SPAULDING, FRANK ELLSWORTH (30 Nov. 1866-6 June 1960), an educator of national stature, left an indelible imprint on the CLEVELAND PUBLIC SCHOOLS despite a relatively brief tenure as superintendent. The son of William and Abby Stearns Spaulding, he was a native of Dublin, N.H. After receiving his bachelor's degree from Amherst College and advanced degrees from the Univ. of Leipzig, Dr. Spaulding married Mary Elizabeth Trow of Massachusetts in 1895. He served successively as superintendent of public school systems in Ware, Mass., Passaic, N.J., Newton, Mass., and Minneapolis, Minn., before being lured to Cleveland in 1917 by a then nationally unprecedented salary of $12,000.

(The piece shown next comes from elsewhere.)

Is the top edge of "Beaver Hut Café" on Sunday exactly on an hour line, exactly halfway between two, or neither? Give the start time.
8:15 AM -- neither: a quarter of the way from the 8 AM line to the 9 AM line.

With a mandate to implement recommendations of the CLEVELAND FOUNDATION's public school survey, he combined both educational and business functions of the system under his control. Other reforms included the institution of junior high and vocational programs (see EDUCATION). With the coming of WORLD WAR I, he presided over the schools' AMERICANIZATION program until obtaining a leave of absence to head the Army Education Commission in France.

He never returned to Cleveland, resigning his position in 1920 to organize and chair the education dept. of the Yale Graduate School. He retired in 1935 as Professor Emeritus, having also lectured at Harvard and served on numerous boards and commissions. One of the many books and readers to his credit was The Individual Child and His Education (1904).

He died in La Jolla, Cal., survived by 2 unmarried daughters, Mary and Catherine, and a son, William E., president of Houghton Mifflin publishers. Another son, the late Dr. Francis T., had been dean of the Harvard Graduate School of Education.